Recently a bill was filed in the State Senate, "an act to impose a civil fine for the possession of marijuana," S.207. Passage of this bill would make possession of less than an ounce of marijuana a civil violation subjected to to a civil assessment of $100. and would eliminate the authority of police to physically arrest a person 17 years or younger for possession of marijuana. Perhaps, then street prices would drop. Dealers, please, drop your prices, our communities should not have to choose between obtaining medicine and eating. We must make medicine affordable and available in our communities.

The Edward O. Hawking and Thomas C. Salter Medical Marijuana Act went into effect on January 3, 2006 in Rhode Island. The Act removes state level penalties. Patients diagnosed with the following illnesses are afforded legal protection: cachexia, cancer, glaucoma, hepatitis C, severe pain, severe nausea, seizures, epilepsy, muscle spasms, multiple sclerosis or Crohn's disease.

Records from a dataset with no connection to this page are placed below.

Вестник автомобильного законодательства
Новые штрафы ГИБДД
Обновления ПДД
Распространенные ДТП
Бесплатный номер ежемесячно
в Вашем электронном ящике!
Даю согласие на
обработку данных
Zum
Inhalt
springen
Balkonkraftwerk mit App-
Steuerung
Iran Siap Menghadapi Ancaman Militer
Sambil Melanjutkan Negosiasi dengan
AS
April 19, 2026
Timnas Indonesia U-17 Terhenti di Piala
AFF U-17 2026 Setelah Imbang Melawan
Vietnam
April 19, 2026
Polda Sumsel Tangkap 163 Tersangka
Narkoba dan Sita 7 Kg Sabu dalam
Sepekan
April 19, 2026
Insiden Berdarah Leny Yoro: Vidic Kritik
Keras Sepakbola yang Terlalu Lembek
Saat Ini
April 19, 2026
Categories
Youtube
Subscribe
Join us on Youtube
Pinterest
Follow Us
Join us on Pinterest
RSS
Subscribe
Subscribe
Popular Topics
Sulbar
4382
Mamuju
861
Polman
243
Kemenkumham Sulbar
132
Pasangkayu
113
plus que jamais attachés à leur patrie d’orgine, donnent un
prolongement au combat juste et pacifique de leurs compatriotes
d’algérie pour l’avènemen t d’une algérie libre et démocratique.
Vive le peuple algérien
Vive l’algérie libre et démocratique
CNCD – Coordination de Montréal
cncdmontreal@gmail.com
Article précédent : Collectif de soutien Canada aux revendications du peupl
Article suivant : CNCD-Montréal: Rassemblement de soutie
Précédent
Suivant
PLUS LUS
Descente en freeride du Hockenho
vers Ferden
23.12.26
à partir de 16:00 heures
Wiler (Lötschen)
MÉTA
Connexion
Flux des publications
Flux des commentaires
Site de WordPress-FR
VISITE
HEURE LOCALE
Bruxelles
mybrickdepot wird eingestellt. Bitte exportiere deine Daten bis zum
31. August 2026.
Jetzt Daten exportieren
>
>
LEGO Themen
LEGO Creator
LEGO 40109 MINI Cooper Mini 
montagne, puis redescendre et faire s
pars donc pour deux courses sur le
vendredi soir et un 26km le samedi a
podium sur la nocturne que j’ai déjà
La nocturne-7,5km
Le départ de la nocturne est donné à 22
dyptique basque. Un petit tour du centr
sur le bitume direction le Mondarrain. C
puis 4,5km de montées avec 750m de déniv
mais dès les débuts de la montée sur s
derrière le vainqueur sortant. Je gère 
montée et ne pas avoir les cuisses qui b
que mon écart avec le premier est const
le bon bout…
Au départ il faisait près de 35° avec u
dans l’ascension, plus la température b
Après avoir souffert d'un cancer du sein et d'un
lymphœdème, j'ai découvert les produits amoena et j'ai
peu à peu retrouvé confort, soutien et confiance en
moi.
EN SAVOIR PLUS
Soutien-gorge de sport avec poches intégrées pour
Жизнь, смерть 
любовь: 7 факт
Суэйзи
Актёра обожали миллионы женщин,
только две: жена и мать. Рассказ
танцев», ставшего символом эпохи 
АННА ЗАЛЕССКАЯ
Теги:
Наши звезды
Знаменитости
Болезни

The Massachusetts Legislature passed two pieces of legislation in the 1990s recognizing the therapeutic value of marijuana and permitting its use for medicine in limited situations. However, this legislation also established the federal government as the designated agency for the distribution of marijuana into the state health care system. The federal government has refused to play this role, with the result that care givers recommending marijuana and patients possessing [it] remain vulnerable to arrest.

On March 1, a committee of the State Legislature squashed H.2742, which would have made medical marijuana closer to a reality in Massachusetts . We will keep working on it!